## [About this task]
Output the lines of the data from the line containing "## updateId untuk" through the line containing "- pake ?filter[key]=value", inclusive, copying them exactly.

## [Data to process]
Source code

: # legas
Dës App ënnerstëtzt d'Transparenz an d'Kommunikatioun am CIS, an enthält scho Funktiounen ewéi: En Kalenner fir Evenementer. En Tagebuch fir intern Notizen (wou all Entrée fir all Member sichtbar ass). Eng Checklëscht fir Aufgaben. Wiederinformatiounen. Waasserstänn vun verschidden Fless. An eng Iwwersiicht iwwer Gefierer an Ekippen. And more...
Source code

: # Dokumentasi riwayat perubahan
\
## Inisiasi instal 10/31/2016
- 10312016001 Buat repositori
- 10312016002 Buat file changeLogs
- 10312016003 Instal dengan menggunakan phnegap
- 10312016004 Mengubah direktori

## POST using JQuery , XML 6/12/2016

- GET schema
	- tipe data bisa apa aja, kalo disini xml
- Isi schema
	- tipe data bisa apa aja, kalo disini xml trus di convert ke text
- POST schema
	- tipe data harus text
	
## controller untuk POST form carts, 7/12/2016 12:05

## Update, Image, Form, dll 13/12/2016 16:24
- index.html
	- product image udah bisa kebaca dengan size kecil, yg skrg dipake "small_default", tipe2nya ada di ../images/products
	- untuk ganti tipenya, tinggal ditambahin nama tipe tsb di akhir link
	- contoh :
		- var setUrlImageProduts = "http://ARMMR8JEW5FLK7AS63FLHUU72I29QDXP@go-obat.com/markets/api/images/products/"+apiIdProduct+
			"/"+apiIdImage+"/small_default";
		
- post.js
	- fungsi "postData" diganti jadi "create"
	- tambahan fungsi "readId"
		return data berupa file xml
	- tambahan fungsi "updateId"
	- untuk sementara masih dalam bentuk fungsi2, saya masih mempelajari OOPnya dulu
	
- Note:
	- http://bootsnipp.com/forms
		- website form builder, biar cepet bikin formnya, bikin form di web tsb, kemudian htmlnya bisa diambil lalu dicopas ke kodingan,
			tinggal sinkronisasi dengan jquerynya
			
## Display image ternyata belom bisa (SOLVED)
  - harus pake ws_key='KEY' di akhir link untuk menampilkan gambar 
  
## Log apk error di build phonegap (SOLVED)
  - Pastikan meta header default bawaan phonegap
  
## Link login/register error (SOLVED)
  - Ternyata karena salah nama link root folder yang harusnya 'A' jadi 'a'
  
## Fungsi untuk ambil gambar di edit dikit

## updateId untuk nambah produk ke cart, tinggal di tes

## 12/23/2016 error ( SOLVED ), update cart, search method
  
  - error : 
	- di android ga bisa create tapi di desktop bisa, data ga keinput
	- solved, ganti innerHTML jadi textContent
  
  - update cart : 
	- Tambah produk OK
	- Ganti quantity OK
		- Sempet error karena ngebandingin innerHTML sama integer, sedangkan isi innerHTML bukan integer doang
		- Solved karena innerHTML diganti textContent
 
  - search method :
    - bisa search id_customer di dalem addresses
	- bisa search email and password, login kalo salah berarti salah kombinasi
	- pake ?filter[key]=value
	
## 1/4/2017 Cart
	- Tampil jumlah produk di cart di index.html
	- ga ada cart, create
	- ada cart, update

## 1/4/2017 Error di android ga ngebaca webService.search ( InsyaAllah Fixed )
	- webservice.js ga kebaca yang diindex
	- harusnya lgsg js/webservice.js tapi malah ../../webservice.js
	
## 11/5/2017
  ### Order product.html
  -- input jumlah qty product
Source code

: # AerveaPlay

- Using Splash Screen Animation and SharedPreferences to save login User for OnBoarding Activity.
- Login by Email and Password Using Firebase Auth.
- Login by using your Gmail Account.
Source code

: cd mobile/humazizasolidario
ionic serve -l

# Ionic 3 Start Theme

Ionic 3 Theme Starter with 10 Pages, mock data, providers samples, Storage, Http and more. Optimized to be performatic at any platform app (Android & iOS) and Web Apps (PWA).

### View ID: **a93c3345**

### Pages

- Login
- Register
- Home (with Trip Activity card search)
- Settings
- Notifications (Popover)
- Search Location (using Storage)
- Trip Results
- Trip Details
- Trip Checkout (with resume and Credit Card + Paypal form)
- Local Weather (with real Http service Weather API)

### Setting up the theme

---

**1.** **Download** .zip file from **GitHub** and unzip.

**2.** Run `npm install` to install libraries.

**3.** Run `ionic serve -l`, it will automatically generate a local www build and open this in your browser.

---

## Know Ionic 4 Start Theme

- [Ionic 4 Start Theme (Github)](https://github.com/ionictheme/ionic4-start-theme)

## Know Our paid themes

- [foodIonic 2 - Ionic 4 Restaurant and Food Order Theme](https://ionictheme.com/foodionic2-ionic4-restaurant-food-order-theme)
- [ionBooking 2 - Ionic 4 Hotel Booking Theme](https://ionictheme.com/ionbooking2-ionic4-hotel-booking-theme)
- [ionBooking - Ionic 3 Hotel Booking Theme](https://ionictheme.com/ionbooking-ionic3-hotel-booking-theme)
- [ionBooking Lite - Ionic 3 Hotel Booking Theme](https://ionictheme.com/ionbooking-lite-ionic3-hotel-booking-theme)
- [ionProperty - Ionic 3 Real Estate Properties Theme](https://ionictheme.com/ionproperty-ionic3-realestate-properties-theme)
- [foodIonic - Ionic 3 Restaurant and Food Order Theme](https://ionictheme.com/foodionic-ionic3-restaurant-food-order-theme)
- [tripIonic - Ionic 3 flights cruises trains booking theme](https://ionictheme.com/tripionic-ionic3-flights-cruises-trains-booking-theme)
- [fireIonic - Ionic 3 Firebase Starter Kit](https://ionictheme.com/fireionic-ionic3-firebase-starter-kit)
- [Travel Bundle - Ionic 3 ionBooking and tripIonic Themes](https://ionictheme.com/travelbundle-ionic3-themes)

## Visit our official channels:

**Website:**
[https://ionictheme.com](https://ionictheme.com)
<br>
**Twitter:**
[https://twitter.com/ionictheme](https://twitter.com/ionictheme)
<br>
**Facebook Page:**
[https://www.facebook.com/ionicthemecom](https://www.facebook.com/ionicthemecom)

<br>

* * *

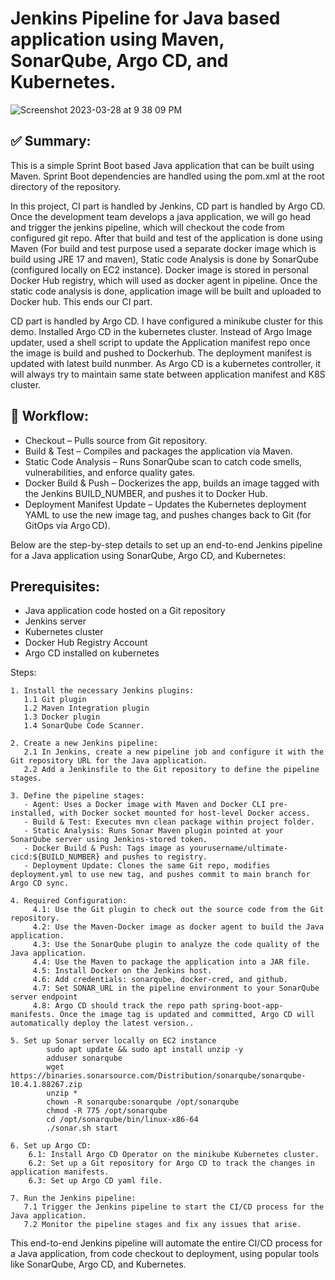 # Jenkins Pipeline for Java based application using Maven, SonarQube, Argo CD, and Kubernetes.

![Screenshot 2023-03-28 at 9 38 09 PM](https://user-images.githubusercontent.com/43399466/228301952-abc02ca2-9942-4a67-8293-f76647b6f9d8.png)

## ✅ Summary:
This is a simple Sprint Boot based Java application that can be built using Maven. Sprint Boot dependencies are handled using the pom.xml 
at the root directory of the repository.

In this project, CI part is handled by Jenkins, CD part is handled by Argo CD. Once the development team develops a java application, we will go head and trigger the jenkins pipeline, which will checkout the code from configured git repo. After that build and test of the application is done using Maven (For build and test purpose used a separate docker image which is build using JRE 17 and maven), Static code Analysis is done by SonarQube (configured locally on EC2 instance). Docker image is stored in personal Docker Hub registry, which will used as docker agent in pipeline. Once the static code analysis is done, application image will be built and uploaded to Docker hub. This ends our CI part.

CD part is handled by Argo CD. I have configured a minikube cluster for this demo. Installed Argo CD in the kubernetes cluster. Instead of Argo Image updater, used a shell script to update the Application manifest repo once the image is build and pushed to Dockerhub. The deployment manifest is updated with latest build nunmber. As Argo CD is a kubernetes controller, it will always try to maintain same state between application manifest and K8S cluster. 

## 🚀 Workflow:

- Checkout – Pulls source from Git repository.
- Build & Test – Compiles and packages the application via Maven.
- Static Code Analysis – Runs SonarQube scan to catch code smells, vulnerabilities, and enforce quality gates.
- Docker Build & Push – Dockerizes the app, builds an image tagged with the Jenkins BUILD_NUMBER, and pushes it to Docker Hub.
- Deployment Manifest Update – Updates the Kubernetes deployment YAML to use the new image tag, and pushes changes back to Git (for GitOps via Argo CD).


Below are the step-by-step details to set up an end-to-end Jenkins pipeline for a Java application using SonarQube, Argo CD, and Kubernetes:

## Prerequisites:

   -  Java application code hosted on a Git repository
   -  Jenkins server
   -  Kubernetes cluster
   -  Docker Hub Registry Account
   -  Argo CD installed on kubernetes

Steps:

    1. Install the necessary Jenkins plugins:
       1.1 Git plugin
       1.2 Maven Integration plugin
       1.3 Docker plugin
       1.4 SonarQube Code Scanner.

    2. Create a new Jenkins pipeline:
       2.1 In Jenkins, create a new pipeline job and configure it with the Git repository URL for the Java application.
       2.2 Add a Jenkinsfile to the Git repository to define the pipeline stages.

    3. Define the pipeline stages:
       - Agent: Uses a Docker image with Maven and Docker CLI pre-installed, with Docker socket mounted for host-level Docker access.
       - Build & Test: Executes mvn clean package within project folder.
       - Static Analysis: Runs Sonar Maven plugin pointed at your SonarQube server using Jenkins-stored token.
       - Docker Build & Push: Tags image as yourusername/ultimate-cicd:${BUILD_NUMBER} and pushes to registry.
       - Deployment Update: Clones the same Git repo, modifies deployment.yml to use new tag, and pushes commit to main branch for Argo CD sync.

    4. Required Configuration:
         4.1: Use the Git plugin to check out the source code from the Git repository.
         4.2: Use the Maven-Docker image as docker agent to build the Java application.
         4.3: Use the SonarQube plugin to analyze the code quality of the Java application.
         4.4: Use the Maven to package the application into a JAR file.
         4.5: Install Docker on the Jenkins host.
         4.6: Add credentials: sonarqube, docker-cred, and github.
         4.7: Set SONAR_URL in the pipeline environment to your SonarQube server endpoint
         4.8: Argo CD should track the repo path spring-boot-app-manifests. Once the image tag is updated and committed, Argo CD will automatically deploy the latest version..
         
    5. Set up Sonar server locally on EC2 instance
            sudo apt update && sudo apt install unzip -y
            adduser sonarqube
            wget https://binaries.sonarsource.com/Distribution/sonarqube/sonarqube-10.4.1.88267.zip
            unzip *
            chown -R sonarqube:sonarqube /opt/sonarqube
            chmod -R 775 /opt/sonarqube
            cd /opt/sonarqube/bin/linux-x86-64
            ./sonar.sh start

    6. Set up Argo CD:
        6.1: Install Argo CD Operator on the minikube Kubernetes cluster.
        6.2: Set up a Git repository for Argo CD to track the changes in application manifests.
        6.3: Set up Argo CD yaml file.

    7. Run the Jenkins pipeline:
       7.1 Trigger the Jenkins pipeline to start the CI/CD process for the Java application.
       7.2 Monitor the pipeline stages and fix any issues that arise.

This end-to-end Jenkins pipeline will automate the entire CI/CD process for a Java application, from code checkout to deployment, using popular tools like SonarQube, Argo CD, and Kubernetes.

## [Task answer]
## updateId untuk nambah produk ke cart, tinggal di tes

## 12/23/2016 error ( SOLVED ), update cart, search method
  
  - error : 
	- di android ga bisa create tapi di desktop bisa, data ga keinput
	- solved, ganti innerHTML jadi textContent
  
  - update cart : 
	- Tambah produk OK
	- Ganti quantity OK
		- Sempet error karena ngebandingin innerHTML sama integer, sedangkan isi innerHTML bukan integer doang
		- Solved karena innerHTML diganti textContent
 
  - search method :
    - bisa search id_customer di dalem addresses
	- bisa search email and password, login kalo salah berarti salah kombinasi
	- pake ?filter[key]=value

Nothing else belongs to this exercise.